Ketogenic Diet and T2D
The most recent data from the Centers for Disease Control and Prevention estimate that in 2015, 30.3 million people in the United States were living with diabetes; 90% to 95% of those individuals had T2D.9 In addition, approximately 1.5 million new diagnoses of diabetes were reported in the United States in individuals aged >18 years.

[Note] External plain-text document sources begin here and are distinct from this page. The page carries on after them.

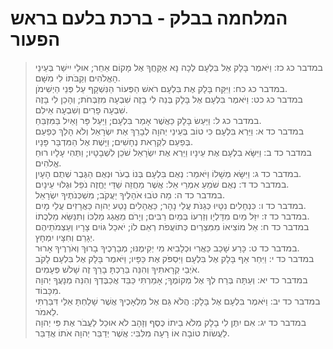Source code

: # המלחמה בבלק - ברכת בלעם בראש הפעור

> במדבר כג כז: וַיֹּאמֶר בָּלָק אֶל בִּלְעָם לְכָה נָּא אֶקָּחֲךָ אֶל מָקוֹם אַחֵר; אוּלַי יִישַׁר בְּעֵינֵי הָאֱלֹהִים וְקַבֹּתוֹ לִי מִשָּׁם.  
> במדבר כג כח: וַיִּקַּח בָּלָק אֶת בִּלְעָם רֹאשׁ הַפְּעוֹר הַנִּשְׁקָף עַל פְּנֵי הַיְשִׁימֹן.  
> במדבר כג כט: וַיֹּאמֶר בִּלְעָם אֶל בָּלָק בְּנֵה לִי בָזֶה שִׁבְעָה מִזְבְּחֹת; וְהָכֵן לִי בָּזֶה שִׁבְעָה פָרִים וְשִׁבְעָה אֵילִם.  
> במדבר כג ל: וַיַּעַשׂ בָּלָק כַּאֲשֶׁר אָמַר בִּלְעָם; וַיַּעַל פָּר וָאַיִל בַּמִּזְבֵּחַ.  
> במדבר כד א: וַיַּרְא בִּלְעָם כִּי טוֹב בְּעֵינֵי יְהוָה לְבָרֵךְ אֶת יִשְׂרָאֵל וְלֹא הָלַךְ כְּפַעַם בְּפַעַם לִקְרַאת נְחָשִׁים; וַיָּשֶׁת אֶל הַמִּדְבָּר פָּנָיו.  
> במדבר כד ב: וַיִּשָּׂא בִלְעָם אֶת עֵינָיו וַיַּרְא אֶת יִשְׂרָאֵל שֹׁכֵן לִשְׁבָטָיו; וַתְּהִי עָלָיו רוּחַ אֱלֹהִים.  
> במדבר כד ג: וַיִּשָּׂא מְשָׁלוֹ וַיֹּאמַר:  נְאֻם בִּלְעָם בְּנוֹ בְעֹר וּנְאֻם הַגֶּבֶר שְׁתֻם הָעָיִן.  
> במדבר כד ד: נְאֻם שֹׁמֵעַ אִמְרֵי אֵל:  אֲשֶׁר מַחֲזֵה שַׁדַּי יֶחֱזֶה נֹפֵל וּגְלוּי עֵינָיִם.  
> במדבר כד ה: מַה טֹּבוּ אֹהָלֶיךָ יַעֲקֹב; מִשְׁכְּנֹתֶיךָ יִשְׂרָאֵל.  
> במדבר כד ו: כִּנְחָלִים נִטָּיוּ כְּגַנֹּת עֲלֵי נָהָר; כַּאֲהָלִים נָטַע יְהוָה כַּאֲרָזִים עֲלֵי מָיִם.  
> במדבר כד ז: יִזַּל מַיִם מִדָּלְיָו וְזַרְעוֹ בְּמַיִם רַבִּים; וְיָרֹם מֵאֲגַג מַלְכּוֹ וְתִנַּשֵּׂא מַלְכֻתוֹ.  
> במדבר כד ח: אֵל מוֹצִיאוֹ מִמִּצְרַיִם כְּתוֹעֲפֹת רְאֵם לוֹ; יֹאכַל גּוֹיִם צָרָיו וְעַצְמֹתֵיהֶם יְגָרֵם וְחִצָּיו יִמְחָץ.  
> במדבר כד ט: כָּרַע שָׁכַב כַּאֲרִי וּכְלָבִיא מִי יְקִימֶנּוּ; מְבָרְכֶיךָ בָרוּךְ וְאֹרְרֶיךָ אָרוּר.  
> במדבר כד י: וַיִּחַר אַף בָּלָק אֶל בִּלְעָם וַיִּסְפֹּק אֶת כַּפָּיו; וַיֹּאמֶר בָּלָק אֶל בִּלְעָם לָקֹב אֹיְבַי קְרָאתִיךָ וְהִנֵּה בֵּרַכְתָּ בָרֵךְ זֶה שָׁלֹשׁ פְּעָמִים.  
> במדבר כד יא: וְעַתָּה בְּרַח לְךָ אֶל מְקוֹמֶךָ; אָמַרְתִּי כַּבֵּד אֲכַבֶּדְךָ וְהִנֵּה מְנָעֲךָ יְהוָה מִכָּבוֹד.  
> במדבר כד יב: וַיֹּאמֶר בִּלְעָם אֶל בָּלָק:  הֲלֹא גַּם אֶל מַלְאָכֶיךָ אֲשֶׁר שָׁלַחְתָּ אֵלַי דִּבַּרְתִּי לֵאמֹר.  
> במדבר כד יג: אִם יִתֶּן לִי בָלָק מְלֹא בֵיתוֹ כֶּסֶף וְזָהָב לֹא אוּכַל לַעֲבֹר אֶת פִּי יְהוָה לַעֲשׂוֹת טוֹבָה אוֹ רָעָה מִלִּבִּי:  אֲשֶׁר יְדַבֵּר יְהוָה אֹתוֹ אֲדַבֵּר.   
 

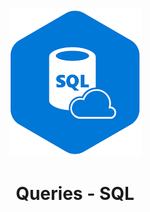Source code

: <div align="center">
  <a>
    <p align="center"><img alt="list" src="assets/1.png" /></p>
  </a>
  <h1><a>Queries</a> - SQL</h1>
</div>
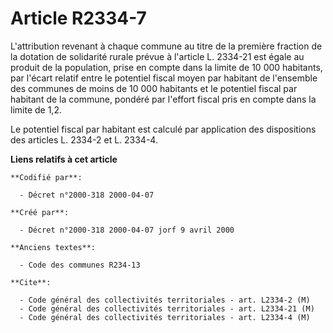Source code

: # Article R2334-7

L'attribution revenant à chaque commune au titre de la première fraction de la dotation de solidarité rurale prévue à
l'article L. 2334-21 est égale au produit de la population, prise en compte dans la limite de 10 000 habitants, par l'écart
relatif entre le potentiel fiscal moyen par habitant de l'ensemble des communes de moins de 10 000 habitants et le potentiel
fiscal par habitant de la commune, pondéré par l'effort fiscal pris en compte dans la limite de 1,2.

Le potentiel fiscal par habitant est calculé par application des dispositions des articles L. 2334-2 et L. 2334-4.

**Liens relatifs à cet article**

	**Codifié par**:

	  - Décret n°2000-318 2000-04-07

	**Créé par**:

	  - Décret n°2000-318 2000-04-07 jorf 9 avril 2000

	**Anciens textes**:

	  - Code des communes R234-13

	**Cite**:

	  - Code général des collectivités territoriales - art. L2334-2 (M)
	  - Code général des collectivités territoriales - art. L2334-21 (M)
	  - Code général des collectivités territoriales - art. L2334-4 (M)
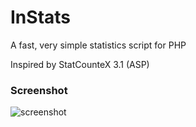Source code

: # InStats
A fast, very simple statistics script for PHP


Inspired by StatCounteX 3.1 (ASP)

### Screenshot
![screenshot](https://cloud.githubusercontent.com/assets/204635/14123144/cb212040-f607-11e5-91b2-880942dfaaa9.png)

The treatment goal for T2D – caused by the combination of decreased insulin production and increased insulin resistance resulting in hyperglycemia – is to maintain blood glucose at optimal levels in order to reduce the risk for long-term complications. Two landmark studies in diabetes management are the Diabetes Control and Complications Trial (DCCT) and the United Kingdom Prospective Diabetes Study (UKPDS), which both demonstrated a reduction in long-term complications with optimal glycemic control.10,11
Dietary modification is a key component to both immediate and long-term blood sugar control. Carbohydrate intake reduction can immediately inhibit significant elevation in blood glucose levels after a meal, and weight loss associated with long-term dietary modifications can improve insulin sensitivity and ultimately glycemic control. Traditionally, the approach to dietary management of blood sugar has required the reduction of carbohydrate intake with fat and calorie restrictions; however, for individuals with diabetes, the ADA Standards of Medical Care in Diabetes 2018 suggests that dietary modifications for restricted foods can vary as long as caloric intake is limited.12 Therefore, a standardized diet for all individuals with diabetes has become obsolete. Recent studies have demonstrated greater improvement in glycated hemoglobin (HbA1c) and a greater reduction in body weight in individuals consuming a very-low-carbohydrate and high-fat diet compared with those consuming a calorie-restricted, moderate-carbohydrate and low-fat diet.13-16
Saslow et al conducted a 13-week study to evaluate the impact of a medium-carbohydrate, low-fat, calorie-restricted, carbohydrate-counting diet (MCCR) and a very-low-carbohydrate, high-fat, non-calorie-restricted diet (LCK) on individuals with diabetes and prediabetes.6 Participants randomly assigned to the LCK diet were instructed to follow a very-low-carbohydrate (≤50 g/d), high-fat diet without calorie restriction, while participants randomly assigned to the MCCR diet were taught to count 15 g of carbohydrate as a serving and were instructed to consume 3 carbohydrate servings per meal and one carbohydrate serving per snack.15 Individuals in the MCCR diet group consumed approximately 165 g/d of carbohydrates: fat and calories were restricted. Participants in the LCK diet group had a greater reduction in HbA1c and weight than those in MCCR group; no significant changes in lipids and insulin resistance were noted between the groups.15 After the initial 3-month data collection, the study was continued for another 9 months for a total of one year, with data collected at 6 and 12 months. Participants in the LCK group continued to demonstrate greater reduction in HbA1c and weight for the remainder of the study; however, the HbA1c reduction was only statistically significant at the 6-month mark.14
Tay et al demonstrated similar results in a 24-week randomized study that compared the impact of a very-low-carbohydrate, high-unsaturated-fat diet (LC) with a high unrefined-carbohydrate low-fat diet (HC).17 In addition to a greater reduction in HbA1c, the LC group demonstrated a 2-fold reduction in antiglycemic medication use than the HC group.17
Similarly, Sato et al demonstrated a greater reduction in HbA1c and body mass index in Japanese patients with T2D who consumed a low-carbohydrate diet (LCD) compared with those who consumed a calorie-restricted diet (CRD) for a period of 6 months.18 A total of 8 studies evaluated the impact of a ketogenic diet on HbA1c compared with a traditional low-carbohydrate, calorie-restricted diet (Table 2).